Miriam Nelson is on a crusade to get older folks to lift weights. The physiologist and her colleagues at Tufts University have proved that strength training not only builds muscles but also strengthens bones and helps control the aging process. She talks to TIME about her new book, Strong Women and Men Beat Arthritis.
WHY SHOULD OLDER FOLKS TAKE UP STRENGTH TRAINING? At around age 35, we start to lose about a third of a pound of muscle and gain that much body fat every year. This loss of muscle puts us at greater risk for numerous chronic conditions, such as osteoporosis, diabetes, obesity, heart disease, frailty and osteoarthritis. Strength training can increase muscle mass, muscle strength, balance and bone density and help reduce weight gain. In addition, it dramatically reduces pain in people with arthritis, improves glucose control in Type 2 diabetics, reduces depression and improves sleep patterns.
WHAT'S THE BIGGEST MYTH ABOUT STRENGTH TRAINING? That women who do it will bulk up. This simply doesn't happen without steroids and huge amounts of training. Because muscle is denser than body fat, it takes up less space. When women lose fat and gain muscle, they actually become trimmer. Most drop a dress size after a few months.

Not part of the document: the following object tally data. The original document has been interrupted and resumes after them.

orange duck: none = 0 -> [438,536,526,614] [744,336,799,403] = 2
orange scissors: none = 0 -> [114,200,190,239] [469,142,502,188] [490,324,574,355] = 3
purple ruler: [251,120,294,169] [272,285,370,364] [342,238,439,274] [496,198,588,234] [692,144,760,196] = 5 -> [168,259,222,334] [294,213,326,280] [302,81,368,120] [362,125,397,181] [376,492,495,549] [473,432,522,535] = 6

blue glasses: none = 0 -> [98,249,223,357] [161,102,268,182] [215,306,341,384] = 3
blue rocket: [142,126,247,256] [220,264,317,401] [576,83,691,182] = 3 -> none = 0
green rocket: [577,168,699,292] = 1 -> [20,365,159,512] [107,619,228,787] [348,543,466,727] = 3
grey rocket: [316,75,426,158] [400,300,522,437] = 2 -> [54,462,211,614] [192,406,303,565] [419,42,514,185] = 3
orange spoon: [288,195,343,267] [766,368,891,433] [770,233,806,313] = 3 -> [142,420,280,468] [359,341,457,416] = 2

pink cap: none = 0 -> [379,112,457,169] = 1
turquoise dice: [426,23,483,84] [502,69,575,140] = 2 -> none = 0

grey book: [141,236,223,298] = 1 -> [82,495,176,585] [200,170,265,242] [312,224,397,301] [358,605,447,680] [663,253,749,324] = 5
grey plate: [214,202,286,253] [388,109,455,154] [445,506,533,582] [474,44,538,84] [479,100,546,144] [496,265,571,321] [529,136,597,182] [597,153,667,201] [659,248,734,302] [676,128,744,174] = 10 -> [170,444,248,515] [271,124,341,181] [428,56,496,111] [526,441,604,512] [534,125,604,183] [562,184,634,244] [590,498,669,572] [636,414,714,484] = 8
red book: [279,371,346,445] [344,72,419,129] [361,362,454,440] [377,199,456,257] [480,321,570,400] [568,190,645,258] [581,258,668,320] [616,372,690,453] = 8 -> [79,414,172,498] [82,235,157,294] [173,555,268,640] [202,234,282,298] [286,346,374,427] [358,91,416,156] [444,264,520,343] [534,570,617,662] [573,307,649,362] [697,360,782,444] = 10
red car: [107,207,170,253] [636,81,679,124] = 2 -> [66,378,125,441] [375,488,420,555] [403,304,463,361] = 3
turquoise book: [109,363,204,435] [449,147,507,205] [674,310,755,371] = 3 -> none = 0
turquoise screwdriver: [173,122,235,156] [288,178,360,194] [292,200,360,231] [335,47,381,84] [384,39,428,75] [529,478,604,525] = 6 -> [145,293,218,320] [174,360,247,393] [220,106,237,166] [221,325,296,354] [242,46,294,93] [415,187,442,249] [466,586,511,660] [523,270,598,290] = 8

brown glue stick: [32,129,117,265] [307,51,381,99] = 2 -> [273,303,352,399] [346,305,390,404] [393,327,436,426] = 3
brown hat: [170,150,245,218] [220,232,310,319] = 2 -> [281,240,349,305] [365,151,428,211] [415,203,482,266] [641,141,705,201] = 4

DO YOU HAVE TO GO TO A FITNESS CENTER TO DO IT? You can, of course, using the facility's machines or free weights and working with an instructor. But you can also do it at home. All you need is a safe area for exercise, a sturdy chair, a couple of sets of dumbbells and some ankle weights. You should follow a program appropriate to your age and condition, and you can easily find various programs in my books and other sources. As with all exercise, if you have a chronic medical condition, it's best to talk to your doctor before you start.
HOW DOES STRENGTH TRAINING HELP RELIEVE THE PAIN OF OSTEOARTHRITIS, THE WEAR-AND-TEAR FORM OF ARTHRITIS? By helping the joints align and function better--and also because strong muscles absorb shock during movement. Think of a car with worn-out shock absorbers. When you go over a pothole, the car gets a big jolt. The same happens with weak muscles. You can't absorb the shock, and it's painful. There may be some other biochemical factors as well.
WHAT ABOUT INFLAMMATORY CONDITIONS, LIKE RHEUMATOID ARTHRITIS? Our first strength-training study of arthritis was with individuals who have rheumatoid arthritis. They too became very strong and had reductions in pain. what is the ideal time to start strength training? Now--whatever age you're at.
IS IT EVER TOO LATE? No. We have worked with people well into their 90s. These individuals are usually quite weak and frail, and this is exactly what they need. One woman, now 93, still lives in her own home. She strength trains several times a week and has even taken up bowling!
HOW OFTEN AND HOW LONG SHOULD YOU WORK OUT? Two or three times a week. When you start, you may be doing only 15 to 20 minutes at a stretch, but you should gradually increase to approximately 45 minutes. You should target most of the major muscle groups--arms, shoulders, trunk, hips and legs.